Goal of the exercise: Among the entries below, find how many lines carry the word "advanced" and state only that figure.

Recorded data:
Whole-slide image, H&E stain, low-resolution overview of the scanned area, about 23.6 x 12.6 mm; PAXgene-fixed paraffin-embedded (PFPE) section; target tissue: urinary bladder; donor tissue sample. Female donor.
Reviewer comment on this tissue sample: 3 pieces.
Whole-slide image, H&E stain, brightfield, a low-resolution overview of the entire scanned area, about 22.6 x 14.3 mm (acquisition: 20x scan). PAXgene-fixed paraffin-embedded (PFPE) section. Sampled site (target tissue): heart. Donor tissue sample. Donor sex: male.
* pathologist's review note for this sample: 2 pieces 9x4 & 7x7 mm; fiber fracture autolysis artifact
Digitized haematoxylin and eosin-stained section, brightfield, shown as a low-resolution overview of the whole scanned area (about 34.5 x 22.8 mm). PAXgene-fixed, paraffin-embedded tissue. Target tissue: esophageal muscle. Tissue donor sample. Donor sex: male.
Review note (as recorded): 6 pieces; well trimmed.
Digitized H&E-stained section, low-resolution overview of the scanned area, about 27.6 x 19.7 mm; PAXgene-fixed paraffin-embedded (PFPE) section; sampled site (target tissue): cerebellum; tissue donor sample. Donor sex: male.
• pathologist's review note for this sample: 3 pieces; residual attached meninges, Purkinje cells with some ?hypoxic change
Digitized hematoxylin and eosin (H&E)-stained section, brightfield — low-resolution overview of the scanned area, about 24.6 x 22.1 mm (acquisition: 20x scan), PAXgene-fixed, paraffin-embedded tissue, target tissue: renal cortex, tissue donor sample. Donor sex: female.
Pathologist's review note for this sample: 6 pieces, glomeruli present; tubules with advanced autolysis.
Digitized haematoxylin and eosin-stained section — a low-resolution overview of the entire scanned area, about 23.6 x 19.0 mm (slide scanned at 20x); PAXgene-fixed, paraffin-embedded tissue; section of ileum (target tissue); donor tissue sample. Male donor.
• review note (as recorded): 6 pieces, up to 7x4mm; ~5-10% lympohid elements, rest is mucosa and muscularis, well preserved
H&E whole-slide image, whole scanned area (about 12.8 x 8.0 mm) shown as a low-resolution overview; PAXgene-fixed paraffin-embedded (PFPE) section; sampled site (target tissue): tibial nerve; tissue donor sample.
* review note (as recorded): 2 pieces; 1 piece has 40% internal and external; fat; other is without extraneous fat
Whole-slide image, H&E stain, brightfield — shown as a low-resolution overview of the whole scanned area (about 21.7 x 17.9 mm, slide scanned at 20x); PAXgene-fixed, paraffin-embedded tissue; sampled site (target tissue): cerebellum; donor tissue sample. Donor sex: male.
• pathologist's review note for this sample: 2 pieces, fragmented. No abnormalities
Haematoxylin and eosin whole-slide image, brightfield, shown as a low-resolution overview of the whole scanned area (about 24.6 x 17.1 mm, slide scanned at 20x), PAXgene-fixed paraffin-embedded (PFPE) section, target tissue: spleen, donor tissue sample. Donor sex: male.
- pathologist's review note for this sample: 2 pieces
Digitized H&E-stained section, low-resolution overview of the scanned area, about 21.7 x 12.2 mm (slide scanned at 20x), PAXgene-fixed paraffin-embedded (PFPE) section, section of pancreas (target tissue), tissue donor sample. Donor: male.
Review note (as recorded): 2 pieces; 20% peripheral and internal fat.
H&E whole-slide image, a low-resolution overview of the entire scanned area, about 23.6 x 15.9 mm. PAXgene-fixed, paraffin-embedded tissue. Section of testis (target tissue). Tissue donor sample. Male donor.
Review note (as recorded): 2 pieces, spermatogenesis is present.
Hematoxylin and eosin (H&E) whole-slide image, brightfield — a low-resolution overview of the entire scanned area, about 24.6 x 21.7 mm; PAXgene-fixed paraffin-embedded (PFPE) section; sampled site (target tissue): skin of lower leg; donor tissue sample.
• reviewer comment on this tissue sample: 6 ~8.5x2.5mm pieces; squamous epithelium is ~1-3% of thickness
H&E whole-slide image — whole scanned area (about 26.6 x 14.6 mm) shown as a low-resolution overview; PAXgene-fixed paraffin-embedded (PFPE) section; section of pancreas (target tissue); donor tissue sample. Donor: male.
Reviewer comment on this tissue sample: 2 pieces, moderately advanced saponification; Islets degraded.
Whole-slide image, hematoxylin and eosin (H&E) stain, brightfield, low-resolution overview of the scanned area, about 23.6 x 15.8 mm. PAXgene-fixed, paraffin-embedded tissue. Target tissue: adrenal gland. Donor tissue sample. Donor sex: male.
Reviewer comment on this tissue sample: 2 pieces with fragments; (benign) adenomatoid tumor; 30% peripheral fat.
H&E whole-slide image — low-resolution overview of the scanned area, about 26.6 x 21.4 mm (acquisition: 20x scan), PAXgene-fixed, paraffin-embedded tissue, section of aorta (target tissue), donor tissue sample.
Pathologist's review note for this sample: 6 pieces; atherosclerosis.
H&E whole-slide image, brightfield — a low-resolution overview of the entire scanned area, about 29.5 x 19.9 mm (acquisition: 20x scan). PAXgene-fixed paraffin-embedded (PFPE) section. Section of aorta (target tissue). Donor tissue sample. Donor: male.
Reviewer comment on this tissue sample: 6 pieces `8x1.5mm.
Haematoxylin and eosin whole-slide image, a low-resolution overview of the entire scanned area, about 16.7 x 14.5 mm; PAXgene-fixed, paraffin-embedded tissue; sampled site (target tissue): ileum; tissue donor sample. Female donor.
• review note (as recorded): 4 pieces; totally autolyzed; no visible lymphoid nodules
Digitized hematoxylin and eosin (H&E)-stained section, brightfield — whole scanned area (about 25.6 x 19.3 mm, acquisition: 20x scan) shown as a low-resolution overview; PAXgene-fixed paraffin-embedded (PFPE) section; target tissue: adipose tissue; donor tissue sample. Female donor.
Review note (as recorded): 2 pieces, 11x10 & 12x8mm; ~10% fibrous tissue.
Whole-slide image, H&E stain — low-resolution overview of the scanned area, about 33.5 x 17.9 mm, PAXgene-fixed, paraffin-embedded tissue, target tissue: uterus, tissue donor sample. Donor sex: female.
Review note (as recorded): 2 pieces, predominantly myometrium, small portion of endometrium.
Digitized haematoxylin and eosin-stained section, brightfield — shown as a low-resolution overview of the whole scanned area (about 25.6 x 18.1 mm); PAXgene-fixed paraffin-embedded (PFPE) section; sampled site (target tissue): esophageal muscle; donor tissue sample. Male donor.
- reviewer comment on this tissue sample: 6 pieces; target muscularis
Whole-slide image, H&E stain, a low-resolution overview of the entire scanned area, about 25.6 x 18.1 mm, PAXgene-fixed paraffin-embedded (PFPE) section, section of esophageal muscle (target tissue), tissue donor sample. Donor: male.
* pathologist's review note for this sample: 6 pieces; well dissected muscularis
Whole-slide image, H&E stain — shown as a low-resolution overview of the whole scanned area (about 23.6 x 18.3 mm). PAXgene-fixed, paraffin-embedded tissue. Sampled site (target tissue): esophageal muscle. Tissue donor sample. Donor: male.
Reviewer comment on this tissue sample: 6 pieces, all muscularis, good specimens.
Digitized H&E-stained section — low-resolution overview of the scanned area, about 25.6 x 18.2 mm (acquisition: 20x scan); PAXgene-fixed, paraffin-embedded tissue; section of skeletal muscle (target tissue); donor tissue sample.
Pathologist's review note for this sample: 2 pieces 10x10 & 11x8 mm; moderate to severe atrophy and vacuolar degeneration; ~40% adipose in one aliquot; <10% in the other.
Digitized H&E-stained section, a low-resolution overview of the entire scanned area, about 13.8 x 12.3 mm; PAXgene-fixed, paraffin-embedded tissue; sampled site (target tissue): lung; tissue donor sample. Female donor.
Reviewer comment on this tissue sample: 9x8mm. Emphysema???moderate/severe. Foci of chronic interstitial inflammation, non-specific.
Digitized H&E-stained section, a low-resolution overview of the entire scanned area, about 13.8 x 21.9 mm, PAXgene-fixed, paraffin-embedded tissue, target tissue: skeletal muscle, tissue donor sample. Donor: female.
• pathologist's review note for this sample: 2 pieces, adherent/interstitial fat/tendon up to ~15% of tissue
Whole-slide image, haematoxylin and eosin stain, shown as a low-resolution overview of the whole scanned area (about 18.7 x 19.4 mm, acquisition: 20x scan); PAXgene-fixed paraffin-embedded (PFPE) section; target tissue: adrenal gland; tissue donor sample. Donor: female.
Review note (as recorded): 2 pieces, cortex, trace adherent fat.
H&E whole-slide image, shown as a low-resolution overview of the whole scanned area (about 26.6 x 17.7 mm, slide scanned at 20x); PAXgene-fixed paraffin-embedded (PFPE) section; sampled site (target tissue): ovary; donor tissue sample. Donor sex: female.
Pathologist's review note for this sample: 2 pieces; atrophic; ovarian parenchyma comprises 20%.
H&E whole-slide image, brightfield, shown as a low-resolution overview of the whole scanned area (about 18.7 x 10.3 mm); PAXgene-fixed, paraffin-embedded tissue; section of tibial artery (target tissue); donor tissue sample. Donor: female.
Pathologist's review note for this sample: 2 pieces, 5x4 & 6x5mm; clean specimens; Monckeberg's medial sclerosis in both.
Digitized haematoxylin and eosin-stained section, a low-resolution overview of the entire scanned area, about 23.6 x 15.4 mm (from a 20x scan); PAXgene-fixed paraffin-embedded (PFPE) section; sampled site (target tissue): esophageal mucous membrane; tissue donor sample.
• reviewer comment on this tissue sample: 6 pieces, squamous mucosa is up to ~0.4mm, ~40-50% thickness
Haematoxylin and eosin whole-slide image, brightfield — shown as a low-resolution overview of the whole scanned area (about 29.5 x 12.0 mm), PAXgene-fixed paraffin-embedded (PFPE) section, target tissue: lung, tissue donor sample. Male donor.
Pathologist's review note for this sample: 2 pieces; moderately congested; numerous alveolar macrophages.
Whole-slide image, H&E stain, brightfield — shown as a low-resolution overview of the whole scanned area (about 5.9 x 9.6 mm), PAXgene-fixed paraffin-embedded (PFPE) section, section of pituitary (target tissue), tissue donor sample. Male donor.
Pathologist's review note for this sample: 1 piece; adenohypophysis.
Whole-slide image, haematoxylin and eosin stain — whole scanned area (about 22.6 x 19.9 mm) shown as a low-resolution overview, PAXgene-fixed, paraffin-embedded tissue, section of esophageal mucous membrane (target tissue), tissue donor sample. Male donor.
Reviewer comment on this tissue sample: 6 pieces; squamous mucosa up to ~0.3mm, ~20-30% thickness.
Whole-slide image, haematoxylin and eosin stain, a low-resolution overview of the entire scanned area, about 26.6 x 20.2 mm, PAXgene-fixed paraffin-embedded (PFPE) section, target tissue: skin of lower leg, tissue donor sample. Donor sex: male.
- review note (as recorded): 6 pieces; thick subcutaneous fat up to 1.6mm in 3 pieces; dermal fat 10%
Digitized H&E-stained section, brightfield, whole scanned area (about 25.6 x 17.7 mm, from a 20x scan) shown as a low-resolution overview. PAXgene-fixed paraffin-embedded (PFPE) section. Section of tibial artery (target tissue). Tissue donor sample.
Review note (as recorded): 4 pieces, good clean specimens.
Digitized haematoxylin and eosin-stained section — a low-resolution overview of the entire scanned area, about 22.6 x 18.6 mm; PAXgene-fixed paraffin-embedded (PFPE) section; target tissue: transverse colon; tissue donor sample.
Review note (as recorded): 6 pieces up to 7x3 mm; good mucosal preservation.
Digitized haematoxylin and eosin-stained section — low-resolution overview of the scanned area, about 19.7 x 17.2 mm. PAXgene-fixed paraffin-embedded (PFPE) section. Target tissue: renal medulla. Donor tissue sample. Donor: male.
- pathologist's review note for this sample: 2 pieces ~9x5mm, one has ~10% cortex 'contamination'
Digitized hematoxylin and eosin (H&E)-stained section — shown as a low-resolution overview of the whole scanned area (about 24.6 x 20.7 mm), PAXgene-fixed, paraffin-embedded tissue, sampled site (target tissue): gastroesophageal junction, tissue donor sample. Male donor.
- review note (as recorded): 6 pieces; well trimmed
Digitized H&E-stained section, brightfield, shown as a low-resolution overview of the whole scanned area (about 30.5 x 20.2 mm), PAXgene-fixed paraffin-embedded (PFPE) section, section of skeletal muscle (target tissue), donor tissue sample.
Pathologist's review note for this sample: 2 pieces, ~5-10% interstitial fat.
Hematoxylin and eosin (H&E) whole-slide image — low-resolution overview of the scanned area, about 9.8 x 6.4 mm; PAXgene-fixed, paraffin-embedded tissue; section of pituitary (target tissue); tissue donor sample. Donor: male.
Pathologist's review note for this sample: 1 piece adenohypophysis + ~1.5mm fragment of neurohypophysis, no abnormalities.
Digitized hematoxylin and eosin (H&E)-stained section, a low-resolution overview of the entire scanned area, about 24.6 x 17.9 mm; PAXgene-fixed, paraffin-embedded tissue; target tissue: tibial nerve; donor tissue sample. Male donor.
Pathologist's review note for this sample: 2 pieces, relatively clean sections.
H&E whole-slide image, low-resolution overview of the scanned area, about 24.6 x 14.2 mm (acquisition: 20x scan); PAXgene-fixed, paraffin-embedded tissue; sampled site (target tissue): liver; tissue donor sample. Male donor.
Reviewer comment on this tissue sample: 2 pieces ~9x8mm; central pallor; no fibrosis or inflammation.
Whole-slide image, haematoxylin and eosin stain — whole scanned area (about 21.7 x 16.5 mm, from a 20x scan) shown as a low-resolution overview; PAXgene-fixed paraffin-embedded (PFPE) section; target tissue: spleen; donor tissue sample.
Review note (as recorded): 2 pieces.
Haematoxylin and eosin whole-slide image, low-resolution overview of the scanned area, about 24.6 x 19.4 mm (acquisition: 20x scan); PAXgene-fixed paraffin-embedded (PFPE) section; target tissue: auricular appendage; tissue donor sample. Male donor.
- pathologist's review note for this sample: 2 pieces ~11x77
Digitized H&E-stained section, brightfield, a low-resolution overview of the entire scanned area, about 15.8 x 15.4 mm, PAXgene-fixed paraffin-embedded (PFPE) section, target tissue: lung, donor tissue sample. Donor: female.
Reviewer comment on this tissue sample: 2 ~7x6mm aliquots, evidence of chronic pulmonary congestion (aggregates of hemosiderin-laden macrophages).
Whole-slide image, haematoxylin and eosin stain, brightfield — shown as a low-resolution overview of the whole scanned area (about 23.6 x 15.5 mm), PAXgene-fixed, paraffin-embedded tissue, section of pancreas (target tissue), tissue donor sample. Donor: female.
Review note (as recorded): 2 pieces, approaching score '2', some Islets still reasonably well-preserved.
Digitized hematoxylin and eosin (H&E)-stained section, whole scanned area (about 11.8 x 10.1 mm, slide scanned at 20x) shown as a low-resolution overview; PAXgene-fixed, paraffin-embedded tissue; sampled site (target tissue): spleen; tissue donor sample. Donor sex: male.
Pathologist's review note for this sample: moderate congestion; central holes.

Output below: 2